As venture-backed tech and life sciences companies around the country are hunkering down to figure out how to survive the downturn, the same can be said for the venture backers themselves. That was one of the interesting observations I heard during a recent interview in San Francisco with Bryan Roberts, a partner who specializes in healthcare investing for one of the oldest and most successful venture firms in the country, Venrock Associates.
Venrock, the venture capital fund started by the Rockefeller family in 1969, has a history of getting in on the ground floor of some of the biggest life sciences companies ever formed. It was an early backer of San Diego-based Idec Pharmaceuticals, Cambridge, MA-based Millennium Pharmaceuticals, and San Diego-based Illumina. Some of its more recent early-stage bets have been on Fate Therapeutics (which has ties to all three Xconomy network cities), Watertown, MA-based Athenahealth and Cambridge, MA-based Ironwood Pharmaceuticals, as well as Seattle-based Trubion Pharmaceuticals.
The downturn is making Venrock “pickier,” but it hasn’t caused the firm to change any fundamental strategies, Roberts says. Venrock has a $600 million fund that it looks to spread its capital from the Rockefellers, endowments and foundations across emerging companies in information technology and healthcare. The split is about 60/40 between the two sectors, with some new investments popping up in energy, Roberts says. Venrock is still following its blueprint of the past five years, which is to invest in a mix of very early stage seed opportunities with as little as $250,000, all the way up through investments in public companies of $25 million. The firm still favors disruptive technologies over what it considers “incremental, lockstep stuff,” Roberts says. But one key difference is that Venrock is now applying a little more scrutiny to colleagues in the venture world than it once did, Roberts says.
“We’re putting a lot of care into syndicate formation. You’d like that the investors you invest with today will still be here in four or five years when the company needs them,” Roberts says. “It’s unclear what the shakeout will be. The same shakeout there will be on the company side, we may see on the investor side as well.”
The investors who will make it through the downturn—no shock here—are ones that can point to better than average returns, he says. “The mean return on healthcare in the last decade is neck and neck with Treasuries, which is an ugly notion,” Roberts says. “There will be much more of a premium on performance.”
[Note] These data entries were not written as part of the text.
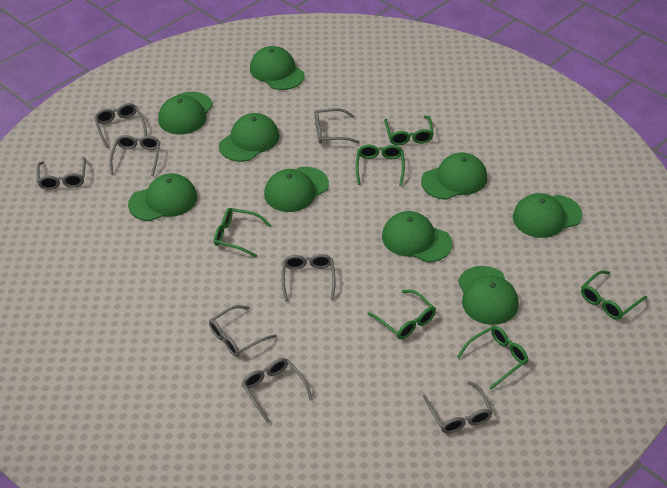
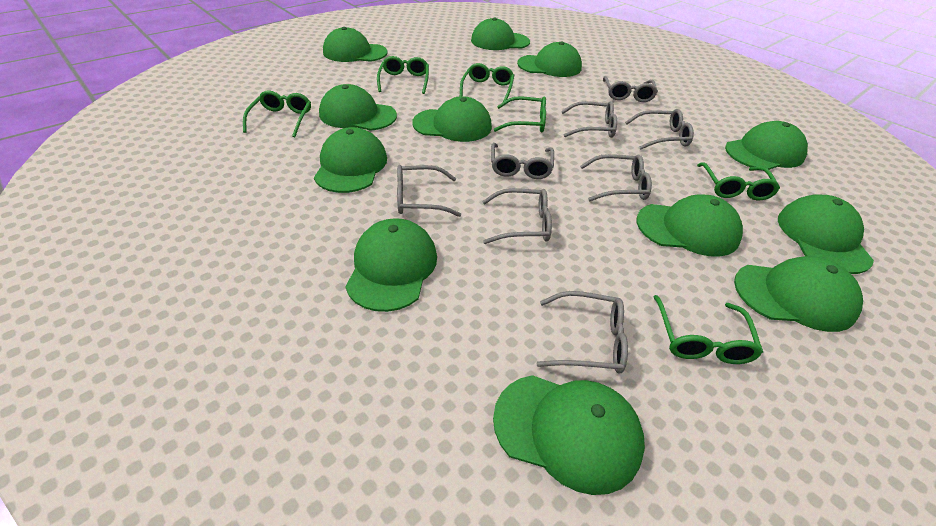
green cap: 9 -> 12

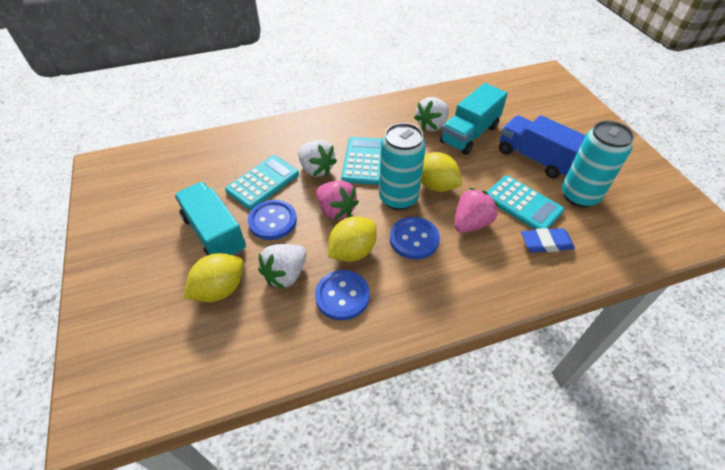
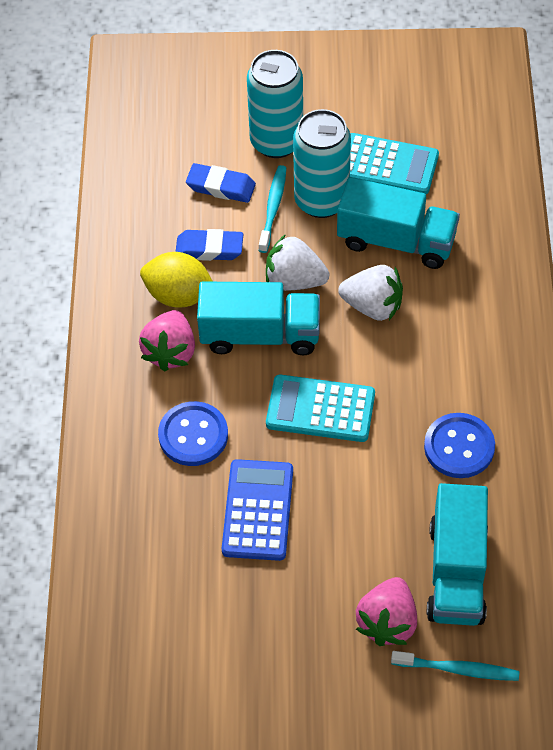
blue button: 3 -> 2
blue calculator: 0 -> 1
blue eraser: 1 -> 2
blue truck: 1 -> 0
turquoise calculator: 3 -> 2
turquoise toothbrush: 0 -> 2
turquoise truck: 2 -> 3
white strawberry: 3 -> 2
yellow lemon: 3 -> 1

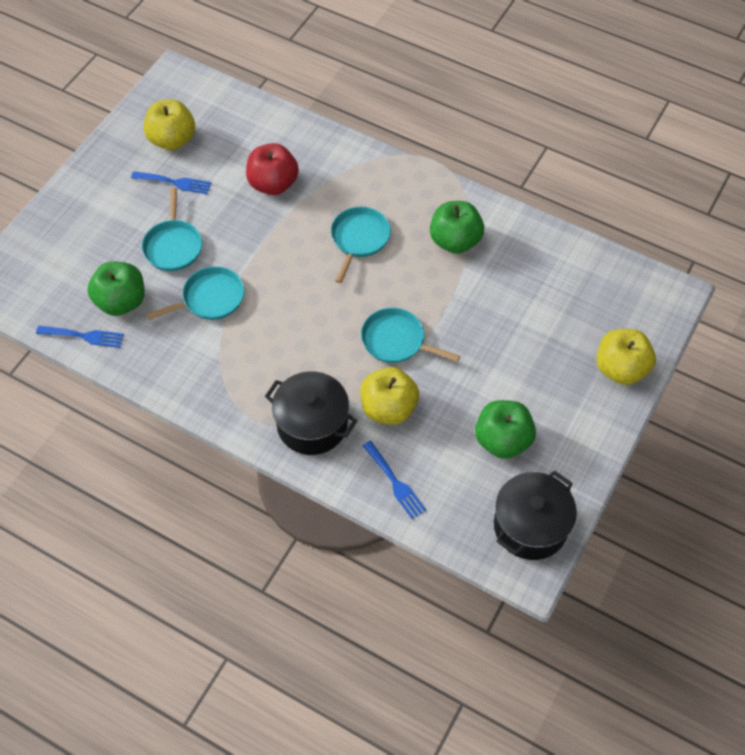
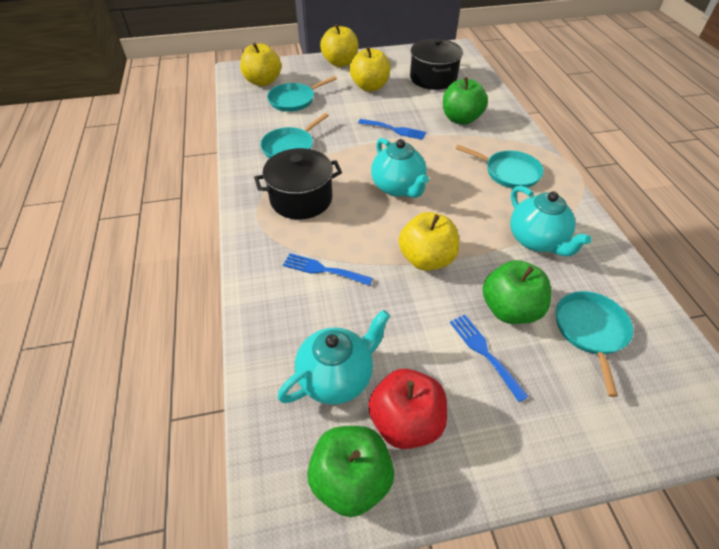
turquoise teapot: 0 -> 3
yellow apple: 3 -> 4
As for new company ideas, he said he’s still seeing interesting seed-stage investing opportunities, as well as later-stage. One difference is that Venrock is now asking more questions and pushing harder on entrepreneurs’ assumptions than it once did. But he’s clearly still in business, and hasn’t completely lost a sense of humor. When my interview time was up, he was sitting back to listen to a pitch from the “the next great medical device company.” Since the pitch hadn’t even started yet, he was just kidding around. But it might be worth checking back in a few months to see if he actually invested or not.